* _Texte fourni_
+-------+
Comment la Russie lutte contre les «invasions» d’ours
Début mai, dans le petit village d’Oust-Kara (environ 500 habitants), la température était encore négative sur la côte de la mer de Kara. Quelques maisons fragiles à un étage étaient densément entourées de hauts tas de neige. Dans l’une de ces maisons à l’étage, Evguenia Amelitchkina, présidente du conseil de village local, dormait. À six heures du matin, elle est réveillée par un appel téléphonique. Elle s’apprêtait à maugréer contre ces perturbateurs malveillants, mais n’a pas eu le temps.
« Evguenia, vous avez un ours sur votre toit, mais ne vous inquiétez pas ! », a crié l’un des voisins dans son combiné. Facile la dire : la peur l’a quand même saisie.
+-------+
* _Données fournies_
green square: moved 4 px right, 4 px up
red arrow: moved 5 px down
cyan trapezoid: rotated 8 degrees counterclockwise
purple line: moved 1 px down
+-------+
* _Tâche courte A_
Dites si chaque affirmation est conforme à l'article sur les ours en Russie, par oui ou par non, et citez tel quel le passage qui tranche : (i) Le village d'Oust-Kara compte environ 500 habitants. (ii) Evguenia Amelitchkina a été réveillée par un appel téléphonique à six heures du matin. (iii) Début mai, il faisait déjà doux sur la côte de la mer de Kara.
* _Tâche courte B_
Recopiez mot pour mot le passage de l'article sur les ours en Russie qui va de « Comment la Russie » jusqu'à « quand même saisie. » inclus.
* _Tâche courte C_
Reprenez l'article sur les ours en Russie là où il s'arrête et écrivez la suite.
Cette liste ne sert à rien ici.

* _Résultat attendu A_
(i) Oui : « environ 500 habitants »
(ii) Oui : « À six heures du matin, elle est réveillée par un appel téléphonique. »
(iii) Non : « la température était encore négative sur la côte de la mer de Kara »

* _Résultat attendu B_
Comment la Russie lutte contre les «invasions» d’ours
Début mai, dans le petit village d’Oust-Kara (environ 500 habitants), la température était encore négative sur la côte de la mer de Kara. Quelques maisons fragiles à un étage étaient densément entourées de hauts tas de neige. Dans l’une de ces maisons à l’étage, Evguenia Amelitchkina, présidente du conseil de village local, dormait. À six heures du matin, elle est réveillée par un appel téléphonique. Elle s’apprêtait à maugréer contre ces perturbateurs malveillants, mais n’a pas eu le temps.
« Evguenia, vous avez un ours sur votre toit, mais ne vous inquiétez pas ! », a crié l’un des voisins dans son combiné. Facile la dire : la peur l’a quand même saisie.

* _Résultat attendu C_
Selon le coordinateur du projet du Fonds mondial pour la nature (WWF) de Russie dans le District autonome des Nénétsie, Sergueï Ouvarov, un jeune ours est monté sur le toit de la maison en prenant appuis sur une congère. Heureusement, aucun habitant n’a été blessé et Evguenia a rapidement appelé une patrouille spéciale qui, avec l’aide d’un pistolet à fusées et de motoneiges, a chassé la bête du village.
Ce n’est pas un cas isolé : pour les résidents des colonies de Nénétsie (où se trouve Oust-Kara), de Tchoukotka et d’autres régions de l’Arctique, tomber nez-à-nez avec un ours est une chose courante, le nombre de rencontres avec ces animaux sauvages augmentant chaque année.
« Vous pouvez tomber sur un ours lorsque vous sortez votre poubelle ou emmenez les enfants à l’école. Vous n’aurez peut-être même pas le temps de quitter la maison – une énorme bête vous attendra dans l’entrée », explique Ouvarov.
Spécialement pour faire face à de tels cas de figure, WWF a créé la « Patrouille des ours » – un groupe de volontaires habitants les lieux qui préviennent quotidiennement les rencontres entre l’homme et l’ours et escortent les animaux vers leur habitat naturel.
Comment les volontaires parviennent-ils à défendre les localités les plus septentrionales de Russie, et pourquoi y a-t-il de plus en plus de travail chaque année ?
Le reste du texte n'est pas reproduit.